= STORED DATA =

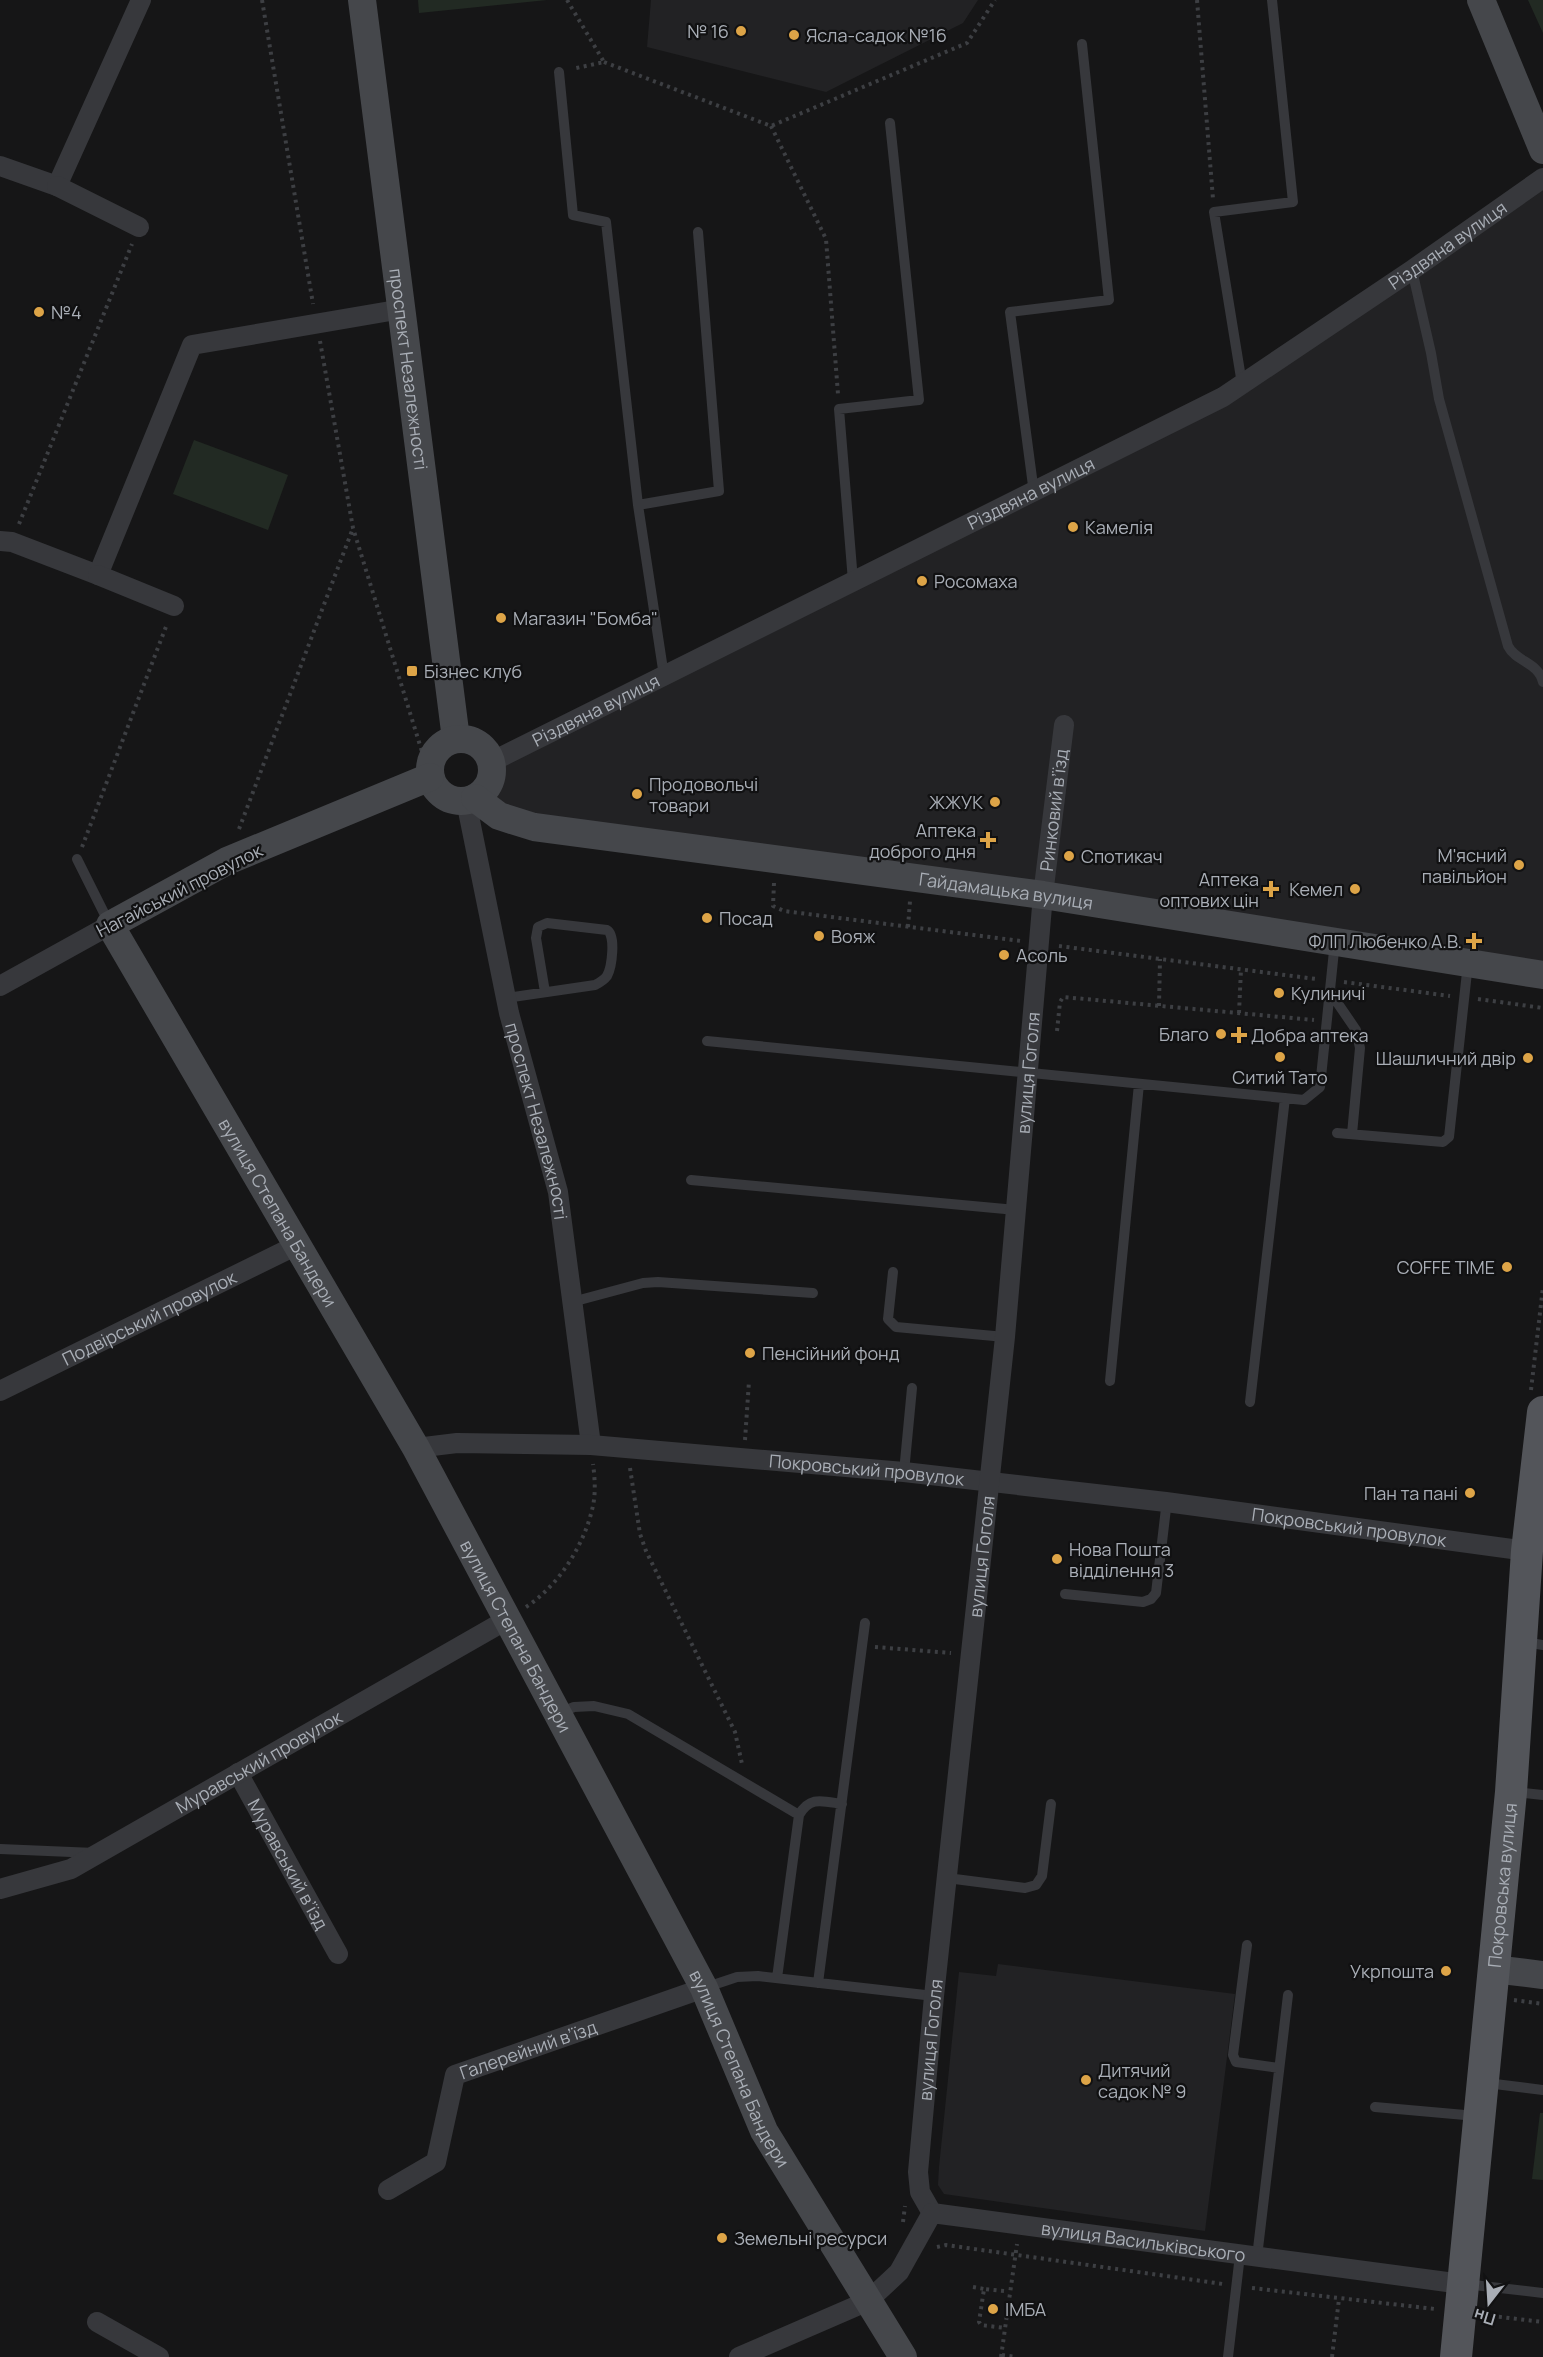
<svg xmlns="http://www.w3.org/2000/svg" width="1543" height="2357" font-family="Manrope,sans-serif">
  <rect width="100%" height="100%" fill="#161617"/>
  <path fill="#222224" d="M 651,0 L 978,0 L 963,23 L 826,92 L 647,47 Z
    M 1543,178 L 1543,975 L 534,827 L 482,793 L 491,778 L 492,770 L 1223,397 Z
    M 998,1964 L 1235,1994 L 1205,2231 L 944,2194 L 938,2185 L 939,2167 L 959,1972 L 996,1976 Z"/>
  <path fill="#222a23" d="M 418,0 L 547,0 L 419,13 Z
    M 1528,0 L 1543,0 L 1543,33 Z
    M 194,440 L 288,475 L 268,530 L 173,494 Z
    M 1540,2113 L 1543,2113 L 1543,2180 L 1532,2179 Z"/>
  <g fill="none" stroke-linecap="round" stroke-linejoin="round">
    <path stroke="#3d3f43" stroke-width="4" stroke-dasharray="3 4.5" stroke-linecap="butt" d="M 262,0 L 313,304
      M 567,0 L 604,62 L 572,69
      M 1197,0 L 1213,199
      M 604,62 L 771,126 L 967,43 L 995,0
      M 771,126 L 826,239 L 838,394
      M 320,341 L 353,528 L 423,755
      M 19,524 L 132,244
      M 239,829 L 353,528
      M 82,847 L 167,624
      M 774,883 L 773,906 L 784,911 L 1021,941
      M 908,927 L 910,901
      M 1059,946 L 1316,979
      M 1344,982 L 1450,996
      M 1478,999 L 1543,1008
      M 1159,1006 L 1160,959
      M 1239,1013 L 1241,969
      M 1057,1031 L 1060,1002 L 1063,997 L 1314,1020
      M 1531,1390 L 1543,1287
      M 745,1440 L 749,1381
      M 630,1468 L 640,1534 L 646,1551 L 735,1732 L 742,1764
      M 526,1607 C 558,1586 583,1547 592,1510 C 596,1495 595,1479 593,1464
      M 875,1647 L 951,1653
      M 1514,2000 L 1543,2004
      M 903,2222 L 905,2206
      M 937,2247 L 946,2245 L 1223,2284
      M 973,2287 L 984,2289
      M 1252,2288 L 1435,2309
      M 1004,2291 L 984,2289 L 979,2322 L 981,2325 L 1005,2328
      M 1484,2315 L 1543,2322
      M 1002,2355 L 1016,2357
      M 1001,2357 L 1017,2244
      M 1332,2357 L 1339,2299"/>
    <path stroke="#37383c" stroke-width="10" d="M 559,72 L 573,215 L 606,222 L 638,505
      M 1412,270 L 1431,353 L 1439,399 L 1508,646 C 1516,662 1538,662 1543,682
      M 1242,384 L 1214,212 L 1293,202 L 1272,0
      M 1034,493 L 1010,312 L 1109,300 L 1082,44
      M 853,581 L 839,409 L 919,400 L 890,123
      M 664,676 L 638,505 L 719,491 L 698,232
      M 77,859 L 110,925
      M 1330,992 L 1356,1030 L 1360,1048 L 1352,1134
      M 506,998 L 595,985 C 599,983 604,980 607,976 C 612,967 616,935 607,930 L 547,923 L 538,927 L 536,938 L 545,992
      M 707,1041 L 1304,1100 L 1320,1087 L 1335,941
      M 1337,1133 L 1443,1142 L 1449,1137 L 1468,963
      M 691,1180 L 1016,1210
      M 893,1272 L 888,1319 L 896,1327 L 1005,1337
      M 572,1302 L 643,1283 L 658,1282 L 813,1293
      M 1110,1381 L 1139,1084
      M 1250,1402 L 1285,1098
      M 904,1472 L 912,1388
      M 1065,1594 L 1143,1602 L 1151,1599 L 1156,1593 L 1167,1500
      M 1525,1642 L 1543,1645
      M 559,1713 L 574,1707 L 594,1706 L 628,1714 L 799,1815
      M 1514,1792 L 1543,1795
      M 0,1849 L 95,1853
      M 947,1878 L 1025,1888 L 1036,1885 L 1042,1876 L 1051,1804
      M 1247,1945 L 1233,2055 L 1236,2062 L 1279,2068
      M 777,1978 L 799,1815 C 810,1796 822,1801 842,1804
      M 818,1983 L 865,1623
      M 704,1988 L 737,1977 L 758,1976 L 934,1996
      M 1487,2083 L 1543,2090
      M 1375,2107 L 1465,2115
      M 1257,2257 L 1288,1995
      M 1465,2284 L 1543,2293
      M 1228,2357 L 1240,2255"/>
    <g stroke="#37383c" stroke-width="20">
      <path d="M 0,166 L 57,186 L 141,0"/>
      <path d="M 57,186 L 139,227"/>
      <path d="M 0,541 L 12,542 L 98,575 L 192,345 L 402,309"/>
      <path d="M 98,575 L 174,606"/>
      <path id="s1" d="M 491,762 L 1223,397 L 1412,270 L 1543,178"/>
      <path id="s2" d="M 466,801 L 509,1013 L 558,1192 L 591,1445"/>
      <path d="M 0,986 L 110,925"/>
      <path id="s3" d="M 0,1391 L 299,1244"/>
      <path id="s4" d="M 416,1448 L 457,1443 L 591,1445 L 904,1472 L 1166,1502 L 1527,1551"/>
      <path id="s5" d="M 238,1773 L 338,1954"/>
      <path id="s6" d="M 0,1889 L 71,1869 L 508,1619"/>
      <path id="s7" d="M 388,2190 L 436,2162 L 455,2075 L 704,1988"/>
      <path id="s8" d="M 932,2213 L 920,2192 L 918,2172 L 934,1996 L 1005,1337 L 1043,895 L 1064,725"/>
      <path d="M 97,2322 L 159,2357"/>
      <path id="s9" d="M 739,2357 L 868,2301 L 899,2272 L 932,2213 L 1462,2284"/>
    </g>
    <g stroke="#45474b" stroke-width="28">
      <path id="s10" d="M 362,0 L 456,739"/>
      <path d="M 1481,0 L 1543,150"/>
      <circle cx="461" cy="770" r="31"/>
      <path id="s11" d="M 430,777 L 227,861 L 110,925 L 416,1448 L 704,1988 L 764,2131 L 903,2357"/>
      <path id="s12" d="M 475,798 L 499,816 L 534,827 L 1043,895 L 1543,975"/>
      <path d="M 1493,1969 L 1543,1975"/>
    </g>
    <path stroke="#53555a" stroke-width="32" id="s13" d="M 1456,2357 L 1511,1792 L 1527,1551 L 1543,1412"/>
  </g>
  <g fill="#dda447" stroke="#111112" stroke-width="2">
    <circle cx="741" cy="31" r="6"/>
    <circle cx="794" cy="35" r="6"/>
    <circle cx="39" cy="312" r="6"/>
    <circle cx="1073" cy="527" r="6"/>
    <circle cx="922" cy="581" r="6"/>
    <circle cx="501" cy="618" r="6"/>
    <rect x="406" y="665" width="12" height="12" rx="3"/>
    <circle cx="637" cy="794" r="6"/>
    <circle cx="995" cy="802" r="6"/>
    <path d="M985 831h6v6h6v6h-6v6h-6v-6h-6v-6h6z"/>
    <circle cx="1069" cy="856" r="6"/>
    <circle cx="1519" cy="865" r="6"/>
    <path d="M1268 880h6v6h6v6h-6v6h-6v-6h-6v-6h6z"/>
    <circle cx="1355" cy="889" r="6"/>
    <circle cx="707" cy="918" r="6"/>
    <circle cx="819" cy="936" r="6"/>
    <path d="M1471 932h6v6h6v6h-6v6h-6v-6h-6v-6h6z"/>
    <circle cx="1004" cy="955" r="6"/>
    <circle cx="1279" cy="993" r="6"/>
    <circle cx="1221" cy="1034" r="6"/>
    <path d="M1236 1026h6v6h6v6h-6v6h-6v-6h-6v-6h6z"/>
    <circle cx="1280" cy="1057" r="6"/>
    <circle cx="1528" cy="1058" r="6"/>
    <circle cx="1507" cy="1267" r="6"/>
    <circle cx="750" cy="1353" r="6"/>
    <circle cx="1470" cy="1493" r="6"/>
    <circle cx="1057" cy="1559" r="6"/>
    <circle cx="1446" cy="1971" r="6"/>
    <circle cx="1086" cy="2080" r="6"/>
    <circle cx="722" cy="2238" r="6"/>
    <circle cx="993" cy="2309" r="6"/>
  </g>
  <g text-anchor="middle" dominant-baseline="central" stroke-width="4.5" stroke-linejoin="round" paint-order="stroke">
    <g font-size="18" fill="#a9aeb6" stroke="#111112" text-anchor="start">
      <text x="729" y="31" text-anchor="end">№ 16</text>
      <text x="806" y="35">Ясла-садок №16</text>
      <text x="51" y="312">№4</text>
      <text x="1085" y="527">Камелія</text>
      <text x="934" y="581">Росомаха</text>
      <text x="513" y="618">Магазин "Бомба"</text>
      <text x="424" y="671">Бізнес клуб</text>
      <text x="649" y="784">Продовольчі<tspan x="649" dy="21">товари</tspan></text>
      <text x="983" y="802" text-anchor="end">ЖЖУК</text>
      <text x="976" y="830" text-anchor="end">Аптека<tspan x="976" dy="21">доброго дня</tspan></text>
      <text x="1507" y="855" text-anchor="end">М'ясний<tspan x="1507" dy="21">павільйон</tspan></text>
      <text x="1081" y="856">Спотикач</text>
      <text x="1259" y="879" text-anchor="end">Аптека<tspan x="1259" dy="21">оптових цін</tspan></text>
      <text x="1343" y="889" text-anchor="end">Кемел</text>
      <text x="719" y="918">Посад</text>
      <text x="831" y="936">Вояж</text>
      <text x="1462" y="941" text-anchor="end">ФЛП Любенко А.В.</text>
      <text x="1016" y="955">Асоль</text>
      <text x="1291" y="993">Кулиничі</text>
      <text x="1209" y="1034" text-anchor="end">Благо</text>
      <text x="1251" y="1035">Добра аптека</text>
      <text x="1516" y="1058" text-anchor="end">Шашличний двір</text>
      <text x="1280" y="1077" text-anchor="middle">Ситий Тато</text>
      <text x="1495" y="1267" text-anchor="end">COFFE TIME</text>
      <text x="762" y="1353">Пенсійний фонд</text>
      <text x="1458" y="1493" text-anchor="end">Пан та панi</text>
      <text x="1069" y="1549">Нова Пошта<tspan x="1069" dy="21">відділення 3</tspan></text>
      <text x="1434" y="1971" text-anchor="end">Укрпошта</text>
      <text x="1098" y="2070">Дитячий<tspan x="1098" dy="21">садок № 9</tspan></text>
      <text x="734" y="2238">Земельні ресурси</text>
      <text x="1005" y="2309">ІМБА</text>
    </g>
    <g font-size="18" fill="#a9aeb6" stroke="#111112">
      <text stroke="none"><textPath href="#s1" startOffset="1089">Різдвяна вулиця</textPath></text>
      <text stroke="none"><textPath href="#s10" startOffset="372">проспект Незалежності</textPath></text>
      <text stroke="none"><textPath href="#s1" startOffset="603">Різдвяна вулиця</textPath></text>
      <text stroke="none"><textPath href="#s1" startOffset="117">Різдвяна вулиця</textPath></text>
      <text stroke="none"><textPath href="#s8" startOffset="1413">Ринковий в’їзд</textPath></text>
      <text transform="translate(179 890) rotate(-27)">Нагайський провулок</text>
      <text stroke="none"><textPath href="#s12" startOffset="543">Гайдамацька вулиця</textPath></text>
      <text stroke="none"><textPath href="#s8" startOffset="1149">вулиця Гоголя</textPath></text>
      <text stroke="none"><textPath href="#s2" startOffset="328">проспект Незалежності</textPath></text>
      <text stroke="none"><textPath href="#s11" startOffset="686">вулиця Степана Бандери</textPath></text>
      <text stroke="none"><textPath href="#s3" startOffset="166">Подвірський провулок</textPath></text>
      <text stroke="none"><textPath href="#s4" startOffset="452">Покровський провулок</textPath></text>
      <text stroke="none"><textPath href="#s4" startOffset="938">Покровський провулок</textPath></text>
      <text stroke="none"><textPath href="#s8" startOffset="663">вулиця Гоголя</textPath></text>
      <text stroke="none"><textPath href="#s11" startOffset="1172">вулиця Степана Бандери</textPath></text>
      <text stroke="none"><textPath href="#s6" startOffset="290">Муравський провулок</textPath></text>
      <text stroke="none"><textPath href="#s5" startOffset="104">Муравський в’їзд</textPath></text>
      <text stroke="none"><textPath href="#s13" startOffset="474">Покровська вулиця</textPath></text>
      <text stroke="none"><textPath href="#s8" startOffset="177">вулиця Гоголя</textPath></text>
      <text stroke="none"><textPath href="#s7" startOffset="222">Галерейний в’їзд</textPath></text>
      <text stroke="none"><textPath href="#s11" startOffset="1659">вулиця Степана Бандери</textPath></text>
      <text stroke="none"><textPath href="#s9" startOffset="464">вулиця Васильківського</textPath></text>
    </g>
  </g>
  <g transform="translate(1489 2303) rotate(197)" stroke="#111112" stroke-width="4.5" paint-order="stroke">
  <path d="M0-4.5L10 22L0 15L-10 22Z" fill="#a9aeb6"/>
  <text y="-9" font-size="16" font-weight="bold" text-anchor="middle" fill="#a9aeb6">Пн</text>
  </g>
</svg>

= WHAT YOU HAVE TO DO =
Collect each line of the entries that has the word "linecap", copying it in full.

= TASK RESPONSE =
  <g fill="none" stroke-linecap="round" stroke-linejoin="round">
    <path stroke="#3d3f43" stroke-width="4" stroke-dasharray="3 4.5" stroke-linecap="butt" d="M 262,0 L 313,304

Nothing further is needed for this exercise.